Records drawn from a dataset:
..............................
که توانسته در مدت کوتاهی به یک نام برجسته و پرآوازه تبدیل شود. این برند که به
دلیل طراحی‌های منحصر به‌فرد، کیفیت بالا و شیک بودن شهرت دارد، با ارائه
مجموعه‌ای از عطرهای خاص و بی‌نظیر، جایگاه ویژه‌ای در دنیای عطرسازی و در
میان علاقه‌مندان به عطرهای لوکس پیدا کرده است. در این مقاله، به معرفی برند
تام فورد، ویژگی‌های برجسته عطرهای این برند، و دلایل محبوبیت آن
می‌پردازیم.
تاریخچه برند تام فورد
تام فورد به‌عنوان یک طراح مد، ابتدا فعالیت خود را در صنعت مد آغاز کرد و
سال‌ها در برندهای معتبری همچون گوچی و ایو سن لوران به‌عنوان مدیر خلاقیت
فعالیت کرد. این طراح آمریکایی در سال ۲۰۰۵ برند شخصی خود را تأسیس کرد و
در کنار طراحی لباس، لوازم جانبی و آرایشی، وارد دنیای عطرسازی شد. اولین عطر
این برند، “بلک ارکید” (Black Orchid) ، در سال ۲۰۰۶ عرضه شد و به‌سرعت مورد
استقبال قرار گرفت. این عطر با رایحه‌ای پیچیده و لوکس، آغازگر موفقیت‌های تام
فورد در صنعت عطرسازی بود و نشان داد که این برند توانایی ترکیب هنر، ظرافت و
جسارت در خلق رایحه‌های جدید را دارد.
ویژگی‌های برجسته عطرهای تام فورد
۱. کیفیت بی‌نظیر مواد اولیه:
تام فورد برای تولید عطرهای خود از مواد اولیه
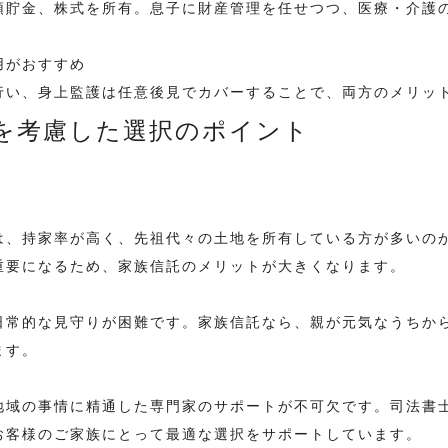
と預貯金、株式を所有。息子に財産管理を任せつつ、医療・介護
用がおすすめ
行い、身上監護は任意後見でカバーすることで、両方のメリッ
を考慮した選択のポイント
は、持家率が高く、先祖代々の土地を所有している方が多いの
重要になるため、家族信託のメリットが大きくなります。
日常的な見守りが困難です。家族信託なら、親が元気なうちか
ます。
地域の事情に精通した専門家のサポートが不可欠です。司法書
お客様のご家族にとって最適な選択をサポートしています。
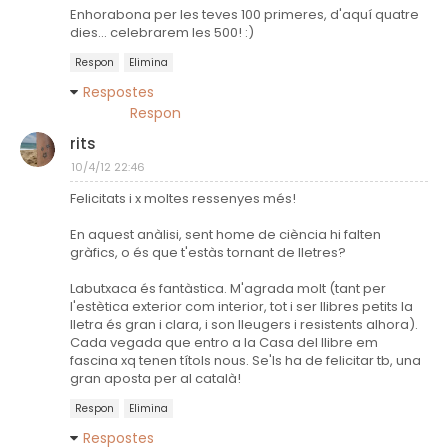
Enhorabona per les teves 100 primeres, d'aquí quatre
dies... celebrarem les 500! :)
Respon
Elimina
Respostes
Respon
rits
10/4/12 22:46
Felicitats i x moltes ressenyes més!
En aquest anàlisi, sent home de ciència hi falten
gràfics, o és que t'estàs tornant de lletres?
Labutxaca és fantàstica. M'agrada molt (tant per
l'estètica exterior com interior, tot i ser llibres petits la
lletra és gran i clara, i son lleugers i resistents alhora).
Cada vegada que entro a la Casa del llibre em
fascina xq tenen títols nous. Se'ls ha de felicitar tb, una
gran aposta per al català!
Respon
Elimina
Respostes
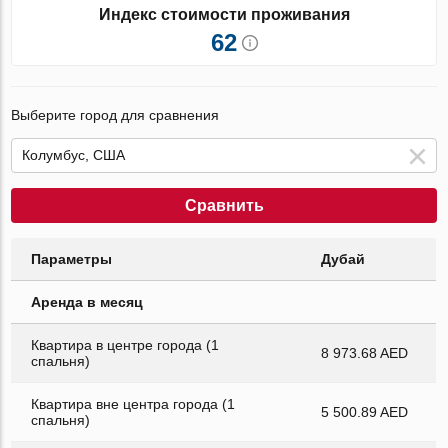
Индекс стоимости проживания
62
Выберите город для сравнения
Сравнить
Параметры
Дубай
Аренда в месяц
Квартира в центре города (1
8 973.68 AED
спальня)
Квартира вне центра города (1
5 500.89 AED
спальня)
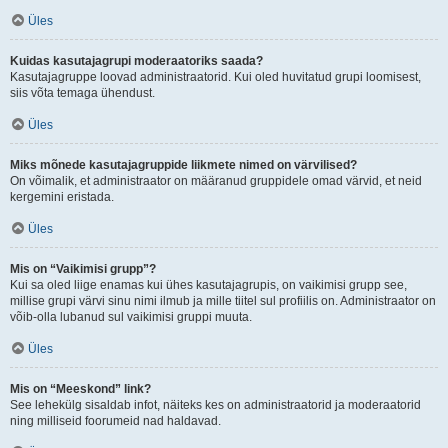
Üles
Kuidas kasutajagrupi moderaatoriks saada?
Kasutajagruppe loovad administraatorid. Kui oled huvitatud grupi loomisest,
siis võta temaga ühendust.
Üles
Miks mõnede kasutajagruppide liikmete nimed on värvilised?
On võimalik, et administraator on määranud gruppidele omad värvid, et neid
kergemini eristada.
Üles
Mis on “Vaikimisi grupp”?
Kui sa oled liige enamas kui ühes kasutajagrupis, on vaikimisi grupp see,
millise grupi värvi sinu nimi ilmub ja mille tiitel sul profiilis on. Administraator on
võib-olla lubanud sul vaikimisi gruppi muuta.
Üles
Mis on “Meeskond” link?
See lehekülg sisaldab infot, näiteks kes on administraatorid ja moderaatorid
ning milliseid foorumeid nad haldavad.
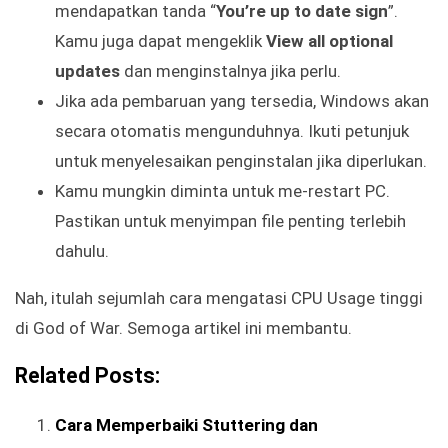
mendapatkan tanda “
You’re up to date sign
”.
Kamu juga dapat mengeklik
View all optional
updates
dan menginstalnya jika perlu.
Jika ada pembaruan yang tersedia, Windows akan
secara otomatis mengunduhnya. Ikuti petunjuk
untuk menyelesaikan penginstalan jika diperlukan.
Kamu mungkin diminta untuk me-restart PC.
Pastikan untuk menyimpan file penting terlebih
dahulu.
Nah, itulah sejumlah cara mengatasi CPU Usage tinggi
di God of War. Semoga artikel ini membantu.
Related Posts:
Cara Memperbaiki Stuttering dan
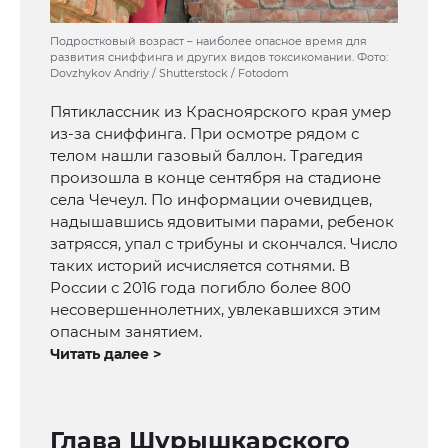
Подростковый возраст – наиболее опасное время для
развития сниффинга и других видов токсикомании. Фото:
Dovzhykov Andriy / Shutterstock / Fotodom
Пятиклассник из Красноярского края умер
из-за сниффинга. При осмотре рядом с
телом нашли газовый баллон. Трагедия
произошла в конце сентября на стадионе
села Чечеул. По информации очевидцев,
надышавшись ядовитыми парами, ребенок
затрясся, упал с трибуны и скончался. Число
таких историй исчисляется сотнями. В
России с 2016 года погибло более 800
несовершеннолетних, увлекавшихся этим
опасным занятием.
Читать далее >
Глава Шурышкарского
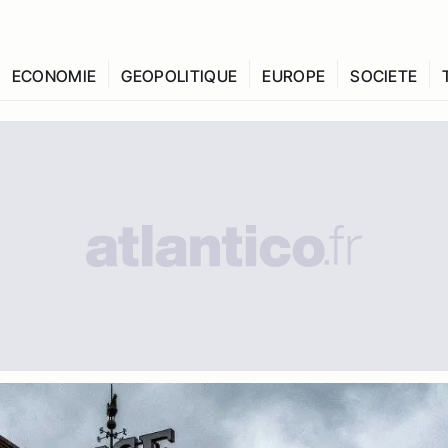
ECONOMIE
GEOPOLITIQUE
EUROPE
SOCIETE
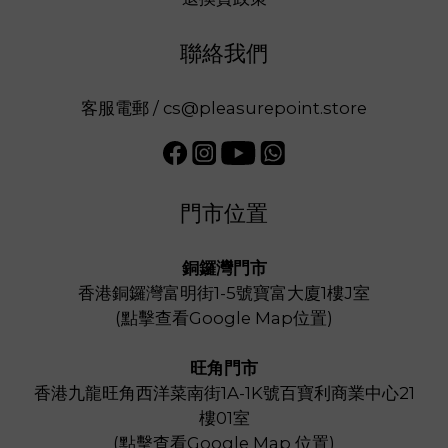
聯絡我們
客服電郵 / cs@pleasurepoint.store
門市位置
銅鑼灣門市
香港銅鑼灣富明街1-5號寶富大廈1樓J室
(
點擊查看Google Map位置
)
旺角門市
香港九龍旺角西洋菜南街1A-1K號百寶利商業中心21
樓01室
(
點擊查看Google Map 位置
)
..............................
> Exercise
Search the entries above for the string "oled". Copy each line that holds it.

> Written solution
Kasutajagruppe loovad administraatorid. Kui oled huvitatud grupi loomisest,
Kui sa oled liige enamas kui ühes kasutajagrupis, on vaikimisi grupp see,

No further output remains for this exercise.